When restarting an HA cluster, the steps for initializing JournalNodes and NN2 can be skipped.
Start the services in the following order:
JournalNodes
NameNodes
Note Verify that the ZKFailoverController (ZKFC) process on each node is running so that one of the NameNodes can be converted to active state.
DataNodes
In a NameNode HA cluster, the following
dfs admin
command options will run only on the active NameNode:-rollEdits -setQuota -clrQuota -setSpaceQuota -clrSpaceQuota -setStoragePolicy -getStoragePolicy -finalizeUpgrade -rollingUpgrade -printTopology -allowSnapshot <snapshotDir> -disallowSnapshot <snapshotDir>
The following
dfs admin
command options will run on both the active and standby NameNodes:-safemode enter -saveNamespace -restoreFailedStorage -refreshNodes -refreshServiceAcl -refreshUserToGroupsMappings -refreshSuperUserGroupsConfiguration -refreshCallQueue -metasave -setBalancerBandwidth
The
-refresh <host:ipc_port> <key> arg1..argn
command will be sent to the corresponding host according to its command arguments.The
-fetchImage <local directory>
command attempts to identify the active NameNode through a RPC call, and then fetch the fsimage from that NameNode.

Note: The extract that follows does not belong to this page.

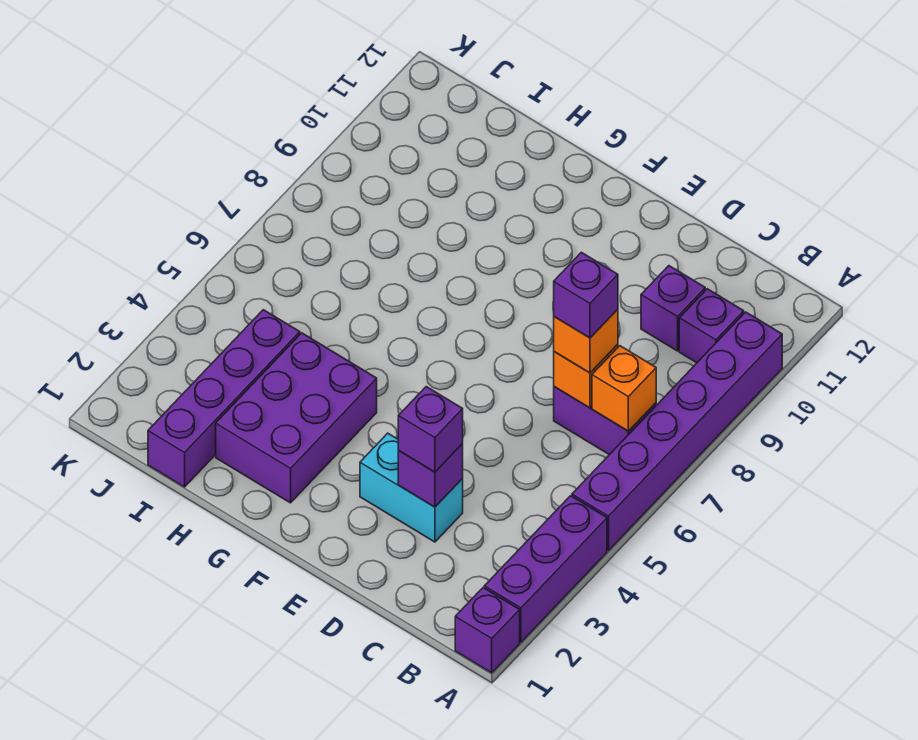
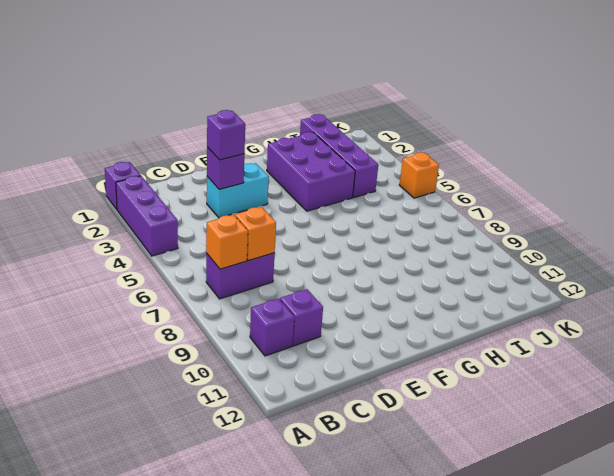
purple 1x6 brick [572,312,782,551] -> none
orange 1x1 brick [554,309,618,373] -> orange 1x1 brick moved to [400,152,439,198]
purple 1x1 brick [554,252,618,338] -> none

This means that usually the fsimage is retrieved from the active NameNode, but it is not guaranteed because a failover can happen between the two operations.The following
dfs admin
command options are sent to the DataNodes:-refreshNamenodes -deleteBlockPool -shutdownDatanode <datanode_host:ipc_port> upgrade -getDatanodeInfo <datanode_host:ipc_port>